_Record excerpts_.
+---+

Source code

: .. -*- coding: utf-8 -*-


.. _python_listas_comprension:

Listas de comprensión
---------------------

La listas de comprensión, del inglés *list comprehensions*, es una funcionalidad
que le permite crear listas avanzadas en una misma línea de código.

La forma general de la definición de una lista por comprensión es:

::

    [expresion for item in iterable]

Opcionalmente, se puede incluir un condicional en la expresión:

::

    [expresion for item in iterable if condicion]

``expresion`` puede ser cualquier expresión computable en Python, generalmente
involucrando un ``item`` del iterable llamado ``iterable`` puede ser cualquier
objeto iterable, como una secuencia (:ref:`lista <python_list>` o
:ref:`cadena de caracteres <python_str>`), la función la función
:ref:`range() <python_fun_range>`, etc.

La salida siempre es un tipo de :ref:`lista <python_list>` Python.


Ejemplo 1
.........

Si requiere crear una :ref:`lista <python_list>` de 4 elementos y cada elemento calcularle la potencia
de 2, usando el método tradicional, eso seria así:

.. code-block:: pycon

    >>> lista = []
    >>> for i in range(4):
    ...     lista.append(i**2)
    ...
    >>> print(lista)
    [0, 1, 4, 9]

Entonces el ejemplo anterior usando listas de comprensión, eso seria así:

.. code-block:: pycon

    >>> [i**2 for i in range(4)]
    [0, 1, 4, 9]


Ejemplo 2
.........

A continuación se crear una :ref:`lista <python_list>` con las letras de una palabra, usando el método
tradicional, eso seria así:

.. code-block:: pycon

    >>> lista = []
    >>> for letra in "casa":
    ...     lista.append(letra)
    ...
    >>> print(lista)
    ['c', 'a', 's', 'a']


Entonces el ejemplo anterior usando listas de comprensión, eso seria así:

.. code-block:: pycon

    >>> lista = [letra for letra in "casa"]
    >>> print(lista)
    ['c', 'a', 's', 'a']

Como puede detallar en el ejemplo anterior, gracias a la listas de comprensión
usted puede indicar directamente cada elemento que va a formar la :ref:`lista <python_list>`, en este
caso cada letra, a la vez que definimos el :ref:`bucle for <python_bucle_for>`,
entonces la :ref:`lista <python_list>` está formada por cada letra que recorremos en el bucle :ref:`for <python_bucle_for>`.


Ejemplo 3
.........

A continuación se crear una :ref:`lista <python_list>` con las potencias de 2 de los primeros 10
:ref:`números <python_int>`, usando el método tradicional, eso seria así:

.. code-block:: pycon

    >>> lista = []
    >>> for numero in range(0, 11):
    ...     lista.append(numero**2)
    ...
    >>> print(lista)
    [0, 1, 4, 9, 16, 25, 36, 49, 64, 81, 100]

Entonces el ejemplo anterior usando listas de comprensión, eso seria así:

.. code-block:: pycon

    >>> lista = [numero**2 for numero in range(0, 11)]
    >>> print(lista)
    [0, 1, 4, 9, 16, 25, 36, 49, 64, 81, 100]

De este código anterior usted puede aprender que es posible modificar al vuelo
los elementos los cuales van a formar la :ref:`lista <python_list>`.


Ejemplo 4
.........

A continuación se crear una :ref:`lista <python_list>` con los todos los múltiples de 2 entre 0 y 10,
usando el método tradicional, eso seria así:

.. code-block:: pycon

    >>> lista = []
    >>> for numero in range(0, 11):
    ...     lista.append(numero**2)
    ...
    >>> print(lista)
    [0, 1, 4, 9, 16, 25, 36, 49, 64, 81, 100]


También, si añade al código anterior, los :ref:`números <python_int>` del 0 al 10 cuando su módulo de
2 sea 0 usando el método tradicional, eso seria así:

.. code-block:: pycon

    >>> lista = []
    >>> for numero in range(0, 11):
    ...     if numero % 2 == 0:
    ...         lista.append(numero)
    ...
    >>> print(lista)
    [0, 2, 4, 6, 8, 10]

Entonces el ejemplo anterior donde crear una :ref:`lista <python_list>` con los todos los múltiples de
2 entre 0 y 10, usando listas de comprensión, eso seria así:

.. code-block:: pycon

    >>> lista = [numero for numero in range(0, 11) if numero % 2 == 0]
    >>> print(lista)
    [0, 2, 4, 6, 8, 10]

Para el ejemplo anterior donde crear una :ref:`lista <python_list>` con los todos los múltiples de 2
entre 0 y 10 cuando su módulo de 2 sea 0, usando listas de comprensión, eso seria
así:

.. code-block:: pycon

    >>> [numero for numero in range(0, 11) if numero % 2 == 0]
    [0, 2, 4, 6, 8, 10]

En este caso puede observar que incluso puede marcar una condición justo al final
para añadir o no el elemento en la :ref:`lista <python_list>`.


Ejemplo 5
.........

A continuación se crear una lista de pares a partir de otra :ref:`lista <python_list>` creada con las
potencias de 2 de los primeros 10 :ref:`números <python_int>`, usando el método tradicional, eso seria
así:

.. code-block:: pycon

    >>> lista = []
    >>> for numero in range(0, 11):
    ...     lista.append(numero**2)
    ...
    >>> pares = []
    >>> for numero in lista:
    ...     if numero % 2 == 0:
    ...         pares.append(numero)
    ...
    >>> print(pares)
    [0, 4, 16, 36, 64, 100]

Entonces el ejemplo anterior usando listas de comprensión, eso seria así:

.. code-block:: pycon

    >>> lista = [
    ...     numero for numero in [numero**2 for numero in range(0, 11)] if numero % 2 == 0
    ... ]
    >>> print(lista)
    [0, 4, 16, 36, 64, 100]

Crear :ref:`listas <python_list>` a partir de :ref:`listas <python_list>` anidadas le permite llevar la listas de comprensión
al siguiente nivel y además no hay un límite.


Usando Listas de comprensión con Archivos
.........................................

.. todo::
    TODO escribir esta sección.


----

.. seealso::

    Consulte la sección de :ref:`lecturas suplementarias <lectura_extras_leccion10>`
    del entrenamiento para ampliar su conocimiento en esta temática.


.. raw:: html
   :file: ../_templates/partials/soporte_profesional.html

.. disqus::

+---+

_Task goal_. Extract the full set of entries word for word.

_Reply_.
Source code

: .. -*- coding: utf-8 -*-


.. _python_listas_comprension:

Listas de comprensión
---------------------

La listas de comprensión, del inglés *list comprehensions*, es una funcionalidad
que le permite crear listas avanzadas en una misma línea de código.

La forma general de la definición de una lista por comprensión es:

::

    [expresion for item in iterable]

Opcionalmente, se puede incluir un condicional en la expresión:

::

    [expresion for item in iterable if condicion]

``expresion`` puede ser cualquier expresión computable en Python, generalmente
involucrando un ``item`` del iterable llamado ``iterable`` puede ser cualquier
objeto iterable, como una secuencia (:ref:`lista <python_list>` o
:ref:`cadena de caracteres <python_str>`), la función la función
:ref:`range() <python_fun_range>`, etc.

La salida siempre es un tipo de :ref:`lista <python_list>` Python.


Ejemplo 1
.........

Si requiere crear una :ref:`lista <python_list>` de 4 elementos y cada elemento calcularle la potencia
de 2, usando el método tradicional, eso seria así:

.. code-block:: pycon

    >>> lista = []
    >>> for i in range(4):
    ...     lista.append(i**2)
    ...
    >>> print(lista)
    [0, 1, 4, 9]

Entonces el ejemplo anterior usando listas de comprensión, eso seria así:

.. code-block:: pycon

    >>> [i**2 for i in range(4)]
    [0, 1, 4, 9]


Ejemplo 2
.........

A continuación se crear una :ref:`lista <python_list>` con las letras de una palabra, usando el método
tradicional, eso seria así:

.. code-block:: pycon

    >>> lista = []
    >>> for letra in "casa":
    ...     lista.append(letra)
    ...
    >>> print(lista)
    ['c', 'a', 's', 'a']


Entonces el ejemplo anterior usando listas de comprensión, eso seria así:

.. code-block:: pycon

    >>> lista = [letra for letra in "casa"]
    >>> print(lista)
    ['c', 'a', 's', 'a']

Como puede detallar en el ejemplo anterior, gracias a la listas de comprensión
usted puede indicar directamente cada elemento que va a formar la :ref:`lista <python_list>`, en este
caso cada letra, a la vez que definimos el :ref:`bucle for <python_bucle_for>`,
entonces la :ref:`lista <python_list>` está formada por cada letra que recorremos en el bucle :ref:`for <python_bucle_for>`.


Ejemplo 3
.........

A continuación se crear una :ref:`lista <python_list>` con las potencias de 2 de los primeros 10
:ref:`números <python_int>`, usando el método tradicional, eso seria así:

.. code-block:: pycon

    >>> lista = []
    >>> for numero in range(0, 11):
    ...     lista.append(numero**2)
    ...
    >>> print(lista)
    [0, 1, 4, 9, 16, 25, 36, 49, 64, 81, 100]

Entonces el ejemplo anterior usando listas de comprensión, eso seria así:

.. code-block:: pycon

    >>> lista = [numero**2 for numero in range(0, 11)]
    >>> print(lista)
    [0, 1, 4, 9, 16, 25, 36, 49, 64, 81, 100]

De este código anterior usted puede aprender que es posible modificar al vuelo
los elementos los cuales van a formar la :ref:`lista <python_list>`.


Ejemplo 4
.........

A continuación se crear una :ref:`lista <python_list>` con los todos los múltiples de 2 entre 0 y 10,
usando el método tradicional, eso seria así:

.. code-block:: pycon

    >>> lista = []
    >>> for numero in range(0, 11):
    ...     lista.append(numero**2)
    ...
    >>> print(lista)
    [0, 1, 4, 9, 16, 25, 36, 49, 64, 81, 100]


También, si añade al código anterior, los :ref:`números <python_int>` del 0 al 10 cuando su módulo de
2 sea 0 usando el método tradicional, eso seria así:

.. code-block:: pycon

    >>> lista = []
    >>> for numero in range(0, 11):
    ...     if numero % 2 == 0:
    ...         lista.append(numero)
    ...
    >>> print(lista)
    [0, 2, 4, 6, 8, 10]

Entonces el ejemplo anterior donde crear una :ref:`lista <python_list>` con los todos los múltiples de
2 entre 0 y 10, usando listas de comprensión, eso seria así:

.. code-block:: pycon

    >>> lista = [numero for numero in range(0, 11) if numero % 2 == 0]
    >>> print(lista)
    [0, 2, 4, 6, 8, 10]

Para el ejemplo anterior donde crear una :ref:`lista <python_list>` con los todos los múltiples de 2
entre 0 y 10 cuando su módulo de 2 sea 0, usando listas de comprensión, eso seria
así:

.. code-block:: pycon

    >>> [numero for numero in range(0, 11) if numero % 2 == 0]
    [0, 2, 4, 6, 8, 10]

En este caso puede observar que incluso puede marcar una condición justo al final
para añadir o no el elemento en la :ref:`lista <python_list>`.


Ejemplo 5
.........

A continuación se crear una lista de pares a partir de otra :ref:`lista <python_list>` creada con las
potencias de 2 de los primeros 10 :ref:`números <python_int>`, usando el método tradicional, eso seria
así:

.. code-block:: pycon

    >>> lista = []
    >>> for numero in range(0, 11):
    ...     lista.append(numero**2)
    ...
    >>> pares = []
    >>> for numero in lista:
    ...     if numero % 2 == 0:
    ...         pares.append(numero)
    ...
    >>> print(pares)
    [0, 4, 16, 36, 64, 100]

Entonces el ejemplo anterior usando listas de comprensión, eso seria así:

.. code-block:: pycon

    >>> lista = [
    ...     numero for numero in [numero**2 for numero in range(0, 11)] if numero % 2 == 0
    ... ]
    >>> print(lista)
    [0, 4, 16, 36, 64, 100]

Crear :ref:`listas <python_list>` a partir de :ref:`listas <python_list>` anidadas le permite llevar la listas de comprensión
al siguiente nivel y además no hay un límite.


Usando Listas de comprensión con Archivos
.........................................

.. todo::
    TODO escribir esta sección.


----

.. seealso::

    Consulte la sección de :ref:`lecturas suplementarias <lectura_extras_leccion10>`
    del entrenamiento para ampliar su conocimiento en esta temática.


.. raw:: html
   :file: ../_templates/partials/soporte_profesional.html

.. disqus::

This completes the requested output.